Obviously, it's easy to find unopened packs of cards from the last couple of years. Hobby stores and discount shops carry them all the time.
Finding older packs isn't so easy.

Bubble gum and baseball cards have been together since the 1930s. Some kids bought the gum to get the cards while others did the opposite. Not many saved the packs as is. But throughout the 1970s and 80s as old warehouses began to change hands and old drug stores began shutting down, some of those unsold boxes crawled out of a time machine. Here and there packs from the 1950s and 60s emerged, usually only a box or two at a time. Today, packs of cards from the 1950s are worth hundreds of dollars. Even those from the early 1970s can top the $100 mark based on what might be inside.

Sure the gum is rancid, but the possibility of a Mickey Mantle or Hank Aaron card make for an interesting dilemma. To open or not? Most hard-core pack collectors won't touch their pack. Why? Scarcity. Just as some cards are scarce, finding the original packs those cards came in are even tougher to locate. Only a few really old packs survived the test of time.
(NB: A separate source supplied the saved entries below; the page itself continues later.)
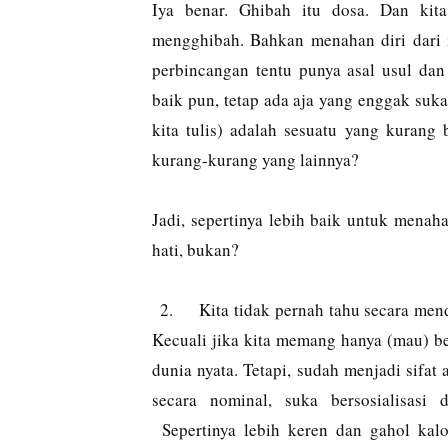
Iya benar. Ghibah itu dosa. Dan ki
mengghibah. Bahkan menahan diri dari 
perbincangan tentu punya asal usul da
baik pun, tetap ada aja yang enggak suka
kita tulis) adalah sesuatu yang kurang b
kurang-kurang yang lainnya?
Jadi, sepertinya lebih baik untuk menah
hati, bukan?
2.
Kita tidak pernah tahu secara me
Kecuali jika kita memang hanya (mau) b
dunia nyata. Tetapi, sudah menjadi sifa
secara nominal, suka bersosialisasi 
Sepertinya lebih keren dan gahol kal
Be careful when buying unopened products, however. Some tampered packs are out there where unscrupulous people have opened the packs carefully, checked to see what's inside and then sealed the pack back up. It's not easy to do it and veteran hobbyists will be able to tell those packs that are "clean" by the tightness of the wrapping. A good idea is to invest in a copy of a magazine like "Sports Collector's Digest" and ask questions from those dealers who specialize in older, unopened material or to go to a large card show where knowledgeable collectors can help.